兩人情緒低落,各自憂心忡忡,情緒不佳。
偏偏高檔小區門口,還立著一位“不速之客”。
祁月笙先看見的對方,“羅文?”
聽見她驚異的聲音,談漾立馬抬頭,臉色立時結滿霜凍,“你來這干什么?”
他腳旁早已堆滿煙頭,整個人烏煙瘴氣,抬起的眼猩紅,“漾漾。”
“別叫我!”談漾退后一步,眼底厭惡深埋,“我的名字,被你這個忘恩負義的渣男說出來,格外刺耳和難以忍受。”
羅文吐出一口眼圈,撇了撇唇,“我惡心?總比那個短命鬼強吧?一次兩次的出事,害你擔驚受怕,他對得住你嗎?”
談漾往面前這男人腿上重重一踢,絲毫沒收斂力氣,“你罵誰短命鬼呢?!是煙抽多了嗎,嘴巴滂臭!”
羅文疼得直抽氣,卻也沒舍得罵談漾,只是皮笑肉不笑道:“我現在不計較你還在上頭期,等你想清楚,歡迎回來找我。”
談漾:“回去找你干什么?做你的小三嗎?!我勸你不要做夢了,小心偷雞不成蝕把米,你老婆把你命根子斷了,以后就算你想花也花不成了。”
羅文臉色瞬間變得非常難看,像是被戳中痛腳一般。
談漾突然想到,之前兩人在一起的時候,這男人就不太行,她還從他的公文包里發現一些特殊藥物,怕他傷了自尊心,談漾又把藥裝進他的包里,這話也沒跟任何人說過。
這一次卻不會了。
她不會給這個男人留一丁點兒面子,想到這,她哂笑道:“就你那兩把刷子,也就老女人不嫌棄你,她能嫁給你,你就在背后偷著樂吧,可別吃回頭草,我嫌過期的東西餿了臭了!滾開!”
說完拉著祁月笙進門。
“漾漾。”“砰”的一聲,門板差點打中羅文的鼻子。
過了好久,祁月笙還在回味這個驚天大瓜。
原來羅文看著文質彬彬的,實則不行啊?幸虧他是在婚前出軌了,要是在婚后,還不知道該怎么辦呢。

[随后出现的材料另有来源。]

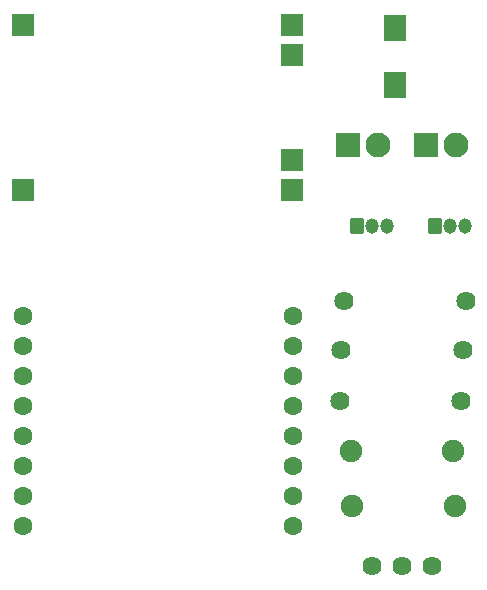
<source format=gts>
G04 Layer: TopSolderMaskLayer*
G04 EasyEDA v6.5.47, 2024-10-06 10:13:02*
G04 ffcbb33f17924234841025c486cc4069,e014b3835f5d4d88964e6d66dd9d747e,10*
G04 Gerber Generator version 0.2*
G04 Scale: 100 percent, Rotated: No, Reflected: No *
G04 Dimensions in millimeters *
G04 leading zeros omitted , absolute positions ,4 integer and 5 decimal *
%FSLAX45Y45*%
%MOMM*%

%AMMACRO1*4,1,8,-0.9211,-1.0757,-0.9508,-1.0457,-0.9508,1.046,-0.9211,1.0757,0.9209,1.0757,0.9508,1.046,0.9508,-1.0457,0.9209,-1.0757,-0.9211,-1.0757,0*%
%AMMACRO2*4,1,8,-0.9211,-1.0758,-0.9508,-1.0458,-0.9508,1.0461,-0.9211,1.0758,0.9209,1.0758,0.9508,1.0461,0.9508,-1.0458,0.9209,-1.0758,-0.9211,-1.0758,0*%
%AMMACRO3*4,1,8,-1.0211,-1.0508,-1.0508,-1.0208,-1.0508,1.0211,-1.0211,1.0508,1.0208,1.0508,1.0508,1.0211,1.0508,-1.0208,1.0208,-1.0508,-1.0211,-1.0508,0*%
%AMMACRO4*4,1,8,-0.5211,-0.6507,-0.5508,-0.6208,-0.5508,0.621,-0.5211,0.6507,0.5208,0.6507,0.5508,0.621,0.5508,-0.6208,0.5208,-0.6507,-0.5211,-0.6507,0*%
%AMMACRO5*4,1,8,-0.921,-0.9507,-0.9507,-0.9207,-0.9507,0.921,-0.921,0.9507,0.9207,0.9507,0.9507,0.921,0.9507,-0.9207,0.9207,-0.9507,-0.921,-0.9507,0*%
%AMMACRO6*4,1,8,-0.921,-0.9507,-0.9507,-0.9207,-0.9507,0.921,-0.921,0.9507,0.9208,0.9507,0.9507,0.921,0.9507,-0.9207,0.9208,-0.9507,-0.921,-0.9507,0*%
%ADD10C,1.9016*%
%ADD11MACRO1*%
%ADD12MACRO2*%
%ADD13MACRO3*%
%ADD14C,2.1016*%
%ADD15MACRO4*%
%ADD16O,1.1015979999999999X1.3015976*%
%ADD17C,1.6080*%
%ADD18MACRO5*%
%ADD19MACRO6*%
%ADD20C,1.6256*%
%ADD21C,1.6240*%

%LPD*%
D10*
G01*
X3679799Y4546600D03*
G01*
X4549800Y4546600D03*
G01*
X3692499Y4076700D03*
G01*
X4562500Y4076700D03*
D11*
G01*
X4051312Y8129193D03*
D12*
G01*
X4051312Y7644193D03*
D13*
G01*
X3657600Y7137400D03*
D14*
G01*
X3911600Y7137400D03*
D13*
G01*
X4318000Y7137400D03*
D14*
G01*
X4572000Y7137400D03*
D15*
G01*
X3733812Y6451600D03*
D16*
G01*
X3860800Y6451600D03*
G01*
X3987800Y6451600D03*
D15*
G01*
X4394212Y6451600D03*
D16*
G01*
X4521200Y6451600D03*
G01*
X4648200Y6451600D03*
D17*
G01*
X3187700Y3911600D03*
G01*
X901700Y3911600D03*
G01*
X3187700Y5689600D03*
G01*
X3187700Y5435600D03*
G01*
X3187700Y5181600D03*
G01*
X3187700Y4927600D03*
G01*
X3187700Y4673600D03*
G01*
X3187700Y4419600D03*
G01*
X3187700Y4165600D03*
G01*
X901700Y5689600D03*
G01*
X901700Y5435600D03*
G01*
X901700Y5181600D03*
G01*
X901700Y4927600D03*
G01*
X901700Y4673600D03*
G01*
X901700Y4419600D03*
G01*
X901700Y4165600D03*
D18*
G01*
X904494Y8154923D03*
G01*
X904494Y6754876D03*
D19*
G01*
X3184905Y8154923D03*
G01*
X3184905Y6754876D03*
G01*
X3184905Y7901762D03*
G01*
X3184905Y7008876D03*
D20*
G01*
X3587089Y4965700D03*
G01*
X4617110Y4965700D03*
G01*
X3625189Y5816600D03*
G01*
X4655210Y5816600D03*
G01*
X3599789Y5397500D03*
G01*
X4629810Y5397500D03*
D21*
G01*
X4364786Y3568700D03*
G01*
X4114800Y3568700D03*
G01*
X3864813Y3568700D03*
M02*

</source>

談漾拉著祁月笙,嘟嘟囔囔罵了祁月亮一夜,就說他離開怎么也不先打個招呼,偏偏要她擔驚受怕,等他回來,看她怎么收拾他!
兩人就這樣相擁著漸漸睡去,透過窗外殘余的月光,可以看到談漾被淚沾濕的枕頭。
有多心疼談漾,就有多恨覃墨年。
每個人都在期待第二日初升的朝陽,因為那代表著希望,但事實是,誰也不知道,未來出現在眼前的,是象征希望的曙光,還是代表絕望的深淵。
第二天一早,談漾還在沉睡,祁月笙就已經醒了。
事實上,這一夜她睡得極不安穩,幾乎每個小時都要醒一次,看看手機上有沒有收到消息。如果按照覃墨年的說法,他開會總不可能通宵,結束給自己發消息,很可能就是半夜。